One choice you do have to make with acoustic guitars is whether to get a nylon string or steel string guitar. Nylon strings are a little easier on little fingers. That being said, most kids don’t have any problem with steel strings after a few days. You should also be aware that many nylon string guitars (often called classical guitars) have a slightly different neck which may be a little harder for small hands initially. Still as long as the guitar is setup properly (more on that in the next section) either type of string is fine.
One important note: There is a significant difference in tension between nylon and steel strings, so it is not a good idea to put mismatch strings to the guitar-type.
4. How About Grandma's Old Guitar?
If you look around long enough, most families have a Grandma's Guitar.

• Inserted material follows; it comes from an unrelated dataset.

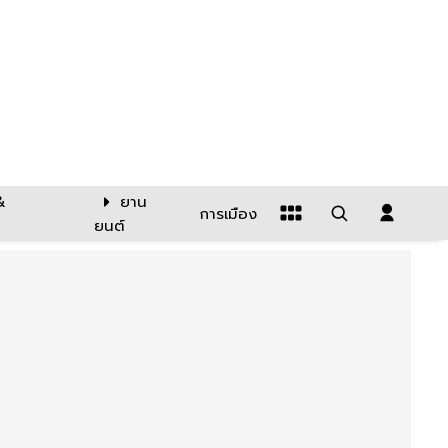
&
ยาน
การเมือง
ยนต์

You know the one--it's in an attic or hanging on a wall as decoration, it has some rusty stings, and smells a little funny. While this could be a great opportunity to carry on a family tradition, there are some things you need to be aware of:
Size: Before you sign off on Grandma's guitar be sure to follow the sizing information above, if your child has the wrong-sized guitar, they will not get very far.

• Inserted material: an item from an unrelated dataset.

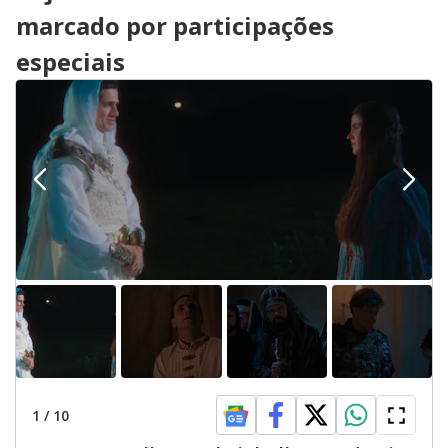
marcado por participações
especiais
1
/
10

Set-up: Take the guitar to a guitar shop and have it properly set-up, if they tell you this can't be done given the condition of the instrument, believe them. The last thing you want when starting on a challenging new adventure like playing the guitar is equipment that makes it impossible to be successful.
That being said used guitars are a great option, so long as they are set up properly.
5. A Note On (Left or Right) Handedness
I am about to say something that will likely get me some hate mail:
Handedness in guitar playing is probably not a big thing.
But there are so many well-known left-handed guitarists like Jimi Hendrix, Paul McCartney, and Dick Dale, you say. That is true, but there are just as many well-known guitarists that are left-handed and play right-handed guitars: Duane Allman, Mark Knopfler, and Paul Simon.
Guitar and bass guitar are the only string instruments that seem to have this handedness distinction, probably because some of those previously mentioned southpaws are guitar gods. As you will discover over the course of our study, flexibility, strength, and agility are required in both hands to play the guitar well.
I am a lefty who plays a right-handed guitar, mainly because that was what was available to me growing up and coming from playing the cello (try finding a left-handed cello!). So I highly recommend starting “right-handed”. If you choose to go left-handed, know that you will have a much harder time finding a quality instrument and it will make learning more complicated as you will have to reverse all directions in your head.